I don’t know about you, but that sounds like policy talk to me. Have we already blown past the cautions of a single, not-yet-replicated study?
Dr. Hardin offers two rationales for her stance:
“First, these genetic results reveal the injustice of our so-called meritocracy. As a nation, we justify stark inequalities with the idea that people who stayed in school deserve more than people who didn’t finish high school or college — more money, more security, more health, more life.”
I read this and I wonder what more there is to be known about the injustice of our so-called meritocracy that could be revealed in our biology? What mystery could actually be revealed that isn’t already well-documented?
Dr. Hardin continues with her first point:
“But success in our educational system is partially a result of genetic luck. No one earned his or her DNA sequence, yet some of us are benefiting enormously from it.”
Again, this is beyond dispute. We need no additional research to prove this. It is simply true. But Hardin framing the genetic lottery as purely having to do with our DNA is already a distortion. The genetic lottery also refers to the circumstances and privileges of our birth. The most fortunate part of my personal genetic lottery win was being born to parents who paid for my college education so I could graduate debt-free and later pursue graduate study.
Hardin’s second rationale:
“Second, knowing which genes are associated with educational success will help scientists understand how different environments also affect that success. The eventual development of a polygenic score that statistically predicts educational outcomes will allow researchers to control for genetic differences between people, so that the causal effects of the environment are thrown into sharper focus. Understanding which environments cause improvements in children’s ability to think and learn is necessary if we want to invest wisely in interventions that can truly make a difference.”
I cannot imagine a subject on which we know more about than the environments under which children learn best. It has been the subject of study and discussion for well more than a century. Are we suddenly unsure that poverty has a negative effect on educational attainment?
We know what to do for students: Feed them, make them safe, respect their autonomy, challenge and support them, give them space to fail, desegregate their schools and neighborhoods, support their teachers…need I go on. It’s not mysterious, and the remedies to our problems aren’t found in our DNA.
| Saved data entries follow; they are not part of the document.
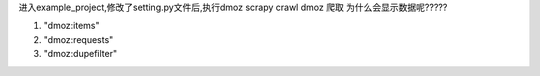 
进入example_project,修改了setting.py文件后,执行dmoz
scrapy crawl dmoz
爬取
为什么会显示数据呢?????

1) "dmoz:items"
2) "dmoz:requests"
3) "dmoz:dupefilter"



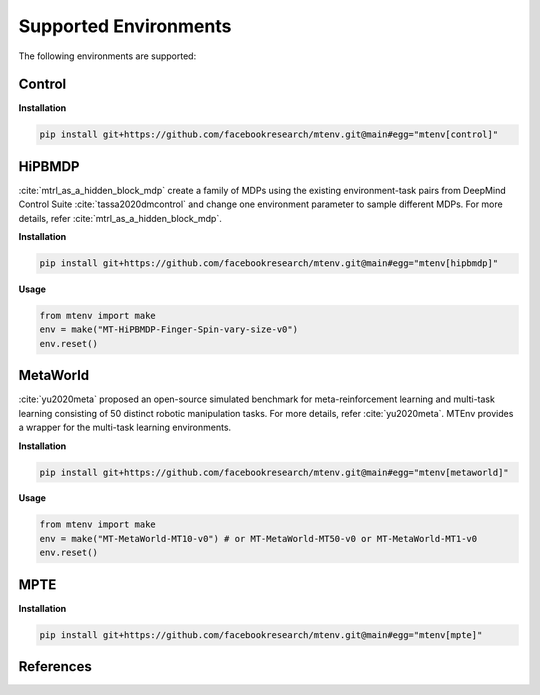 
Supported Environments
======================

The following environments are supported:

Control
-------

**Installation**

.. code-block:: bash

    pip install git+https://github.com/facebookresearch/mtenv.git@main#egg="mtenv[control]"

HiPBMDP
-------

:cite:`mtrl_as_a_hidden_block_mdp` create a family of MDPs using the
existing environment-task pairs from DeepMind Control Suite :cite:`tassa2020dmcontrol`
and change one environment parameter to sample different MDPs. For more details,
refer :cite:`mtrl_as_a_hidden_block_mdp`.


**Installation**

.. code-block:: bash

    pip install git+https://github.com/facebookresearch/mtenv.git@main#egg="mtenv[hipbmdp]"

**Usage**

.. code-block:: python

    from mtenv import make
    env = make("MT-HiPBMDP-Finger-Spin-vary-size-v0")
    env.reset()


MetaWorld
---------

:cite:`yu2020meta` proposed an open-source simulated benchmark for
meta-reinforcement learning and multi-task learning consisting of 50 distinct
robotic manipulation tasks. For more details, refer :cite:`yu2020meta`.
MTEnv provides a wrapper for the multi-task learning environments.

**Installation**

.. code-block:: bash

    pip install git+https://github.com/facebookresearch/mtenv.git@main#egg="mtenv[metaworld]"

**Usage**

.. code-block:: python

    from mtenv import make
    env = make("MT-MetaWorld-MT10-v0") # or MT-MetaWorld-MT50-v0 or MT-MetaWorld-MT1-v0
    env.reset()

MPTE
----

**Installation**

.. code-block:: bash

    pip install git+https://github.com/facebookresearch/mtenv.git@main#egg="mtenv[mpte]"


References
-------------

.. bibliography::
Now, do we achieve these things for a sufficient number of students? We do not, but it is not a problem of lacking knowledge of what we should be doing.
In fact, one of the reasons we don’t do better on creating supportive learning atmospheres is a focus on scores as proxies for something meaningful, which they are not.
The researchers say there is no policy application to their research, but the lengthy FAQ to the research which attempts to address the concerns of people like me suggests they’re well aware that this monster is going to escape the lab and start stumbling through the policy world.
Dr. Hardin says progressives should embrace this research, but how about a different scenario where a libertarian economist who believes that too much public money goes to schools and that too many students go to college who don’t belong there? What could a person with this policy agenda do with the polygenic educational attainment score?
Very Serious Economist: (Clears throat, adopts sober tone.) I am a believer in life, liberty, and the pursuit of happiness, but why are we using taxpayer money to subsidize those who have only a 12% chance of graduating college?
How long before schools subject to performance funding as determined by graduation metrics begin to discriminate against students with low polygenic educational attainment scores?
When will automated human resources algorithms start weighing polygenic educational attainment scores when sorting through job applicants?
It’s not discriminatory. It’s science!